Data excerpts:
▬▬▬

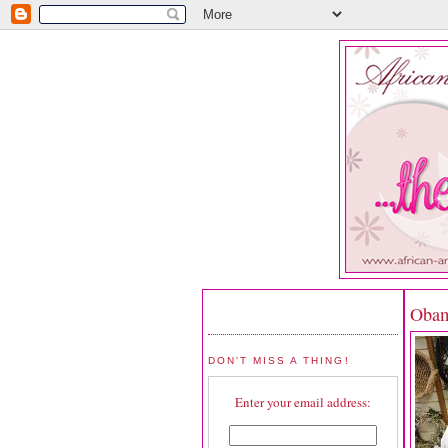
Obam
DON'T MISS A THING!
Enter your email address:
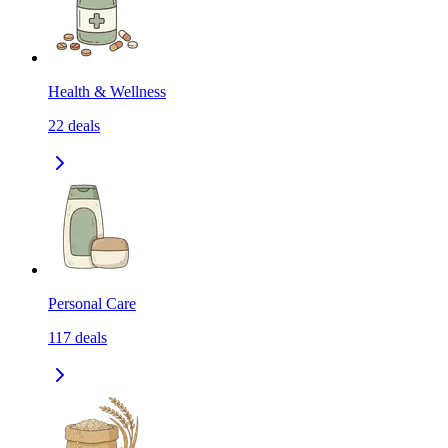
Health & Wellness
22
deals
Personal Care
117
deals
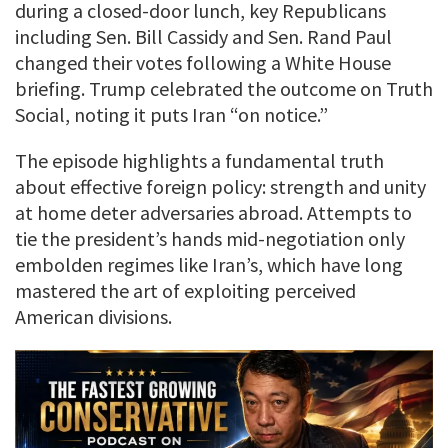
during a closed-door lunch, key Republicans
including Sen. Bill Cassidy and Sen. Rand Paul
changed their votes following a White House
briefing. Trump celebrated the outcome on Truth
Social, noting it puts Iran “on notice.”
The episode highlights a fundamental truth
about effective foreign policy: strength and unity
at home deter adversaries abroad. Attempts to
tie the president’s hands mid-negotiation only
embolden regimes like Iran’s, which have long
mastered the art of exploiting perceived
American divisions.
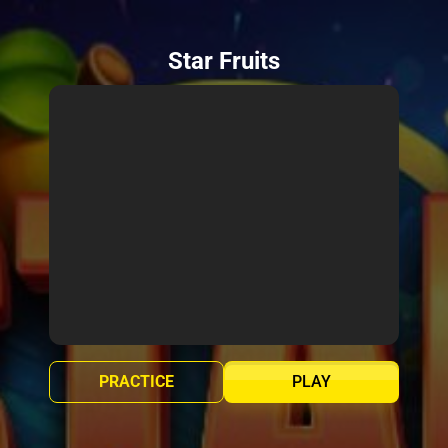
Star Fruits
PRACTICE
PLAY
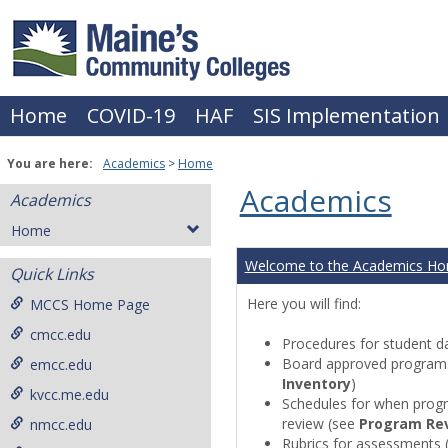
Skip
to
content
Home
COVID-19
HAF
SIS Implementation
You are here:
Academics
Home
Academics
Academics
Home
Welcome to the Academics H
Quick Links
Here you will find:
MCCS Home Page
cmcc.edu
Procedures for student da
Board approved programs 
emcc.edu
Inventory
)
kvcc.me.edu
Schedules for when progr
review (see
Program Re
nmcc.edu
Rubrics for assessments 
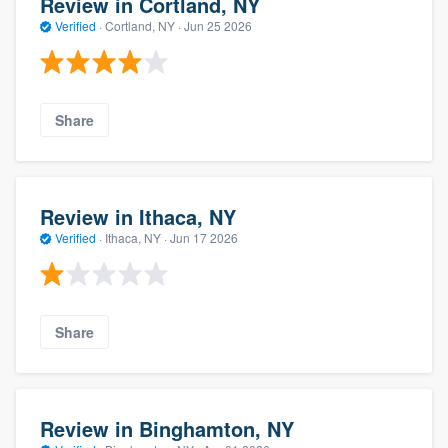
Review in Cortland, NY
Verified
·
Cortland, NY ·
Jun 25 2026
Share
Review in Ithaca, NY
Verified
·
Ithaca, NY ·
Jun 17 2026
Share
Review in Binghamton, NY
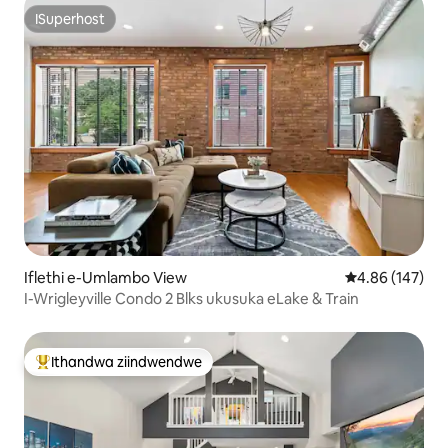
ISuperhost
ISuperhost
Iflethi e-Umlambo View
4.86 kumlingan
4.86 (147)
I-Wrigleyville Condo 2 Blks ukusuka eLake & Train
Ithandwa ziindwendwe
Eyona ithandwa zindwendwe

▬▬▬

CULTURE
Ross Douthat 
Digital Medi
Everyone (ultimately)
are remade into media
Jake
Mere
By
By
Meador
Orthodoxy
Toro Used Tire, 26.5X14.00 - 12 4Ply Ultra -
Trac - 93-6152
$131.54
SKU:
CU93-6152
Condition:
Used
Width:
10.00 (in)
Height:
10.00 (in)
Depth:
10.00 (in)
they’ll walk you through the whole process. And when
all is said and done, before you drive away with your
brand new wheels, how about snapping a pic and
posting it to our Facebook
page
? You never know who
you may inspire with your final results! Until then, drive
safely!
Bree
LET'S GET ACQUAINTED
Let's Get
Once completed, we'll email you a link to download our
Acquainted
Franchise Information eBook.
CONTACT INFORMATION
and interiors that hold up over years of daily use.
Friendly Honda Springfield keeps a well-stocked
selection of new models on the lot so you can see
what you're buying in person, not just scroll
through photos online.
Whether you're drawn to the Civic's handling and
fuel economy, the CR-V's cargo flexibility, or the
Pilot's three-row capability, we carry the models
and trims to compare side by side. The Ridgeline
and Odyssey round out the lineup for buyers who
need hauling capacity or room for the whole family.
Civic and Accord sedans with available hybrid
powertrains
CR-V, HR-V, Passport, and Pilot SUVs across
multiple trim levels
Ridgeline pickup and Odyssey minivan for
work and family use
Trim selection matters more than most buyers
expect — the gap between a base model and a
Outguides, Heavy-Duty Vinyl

▬▬▬

### YOUR INSTRUCTIONS
Starting at the line above that has "Jun 25 2026" and ending at the line that has "Eyona ithandwa zindwendwe", copy each line exactly, leaving the pictures out and adding nothing.

### SOLUTION FOR THIS EXERCISE
Jun 25 2026
Share
Review in Ithaca, NY
Verified
·
Ithaca, NY ·
Jun 17 2026
Share
Review in Binghamton, NY
ISuperhost
ISuperhost
Iflethi e-Umlambo View
4.86 kumlingan
4.86 (147)
I-Wrigleyville Condo 2 Blks ukusuka eLake & Train
Ithandwa ziindwendwe
Eyona ithandwa zindwendwe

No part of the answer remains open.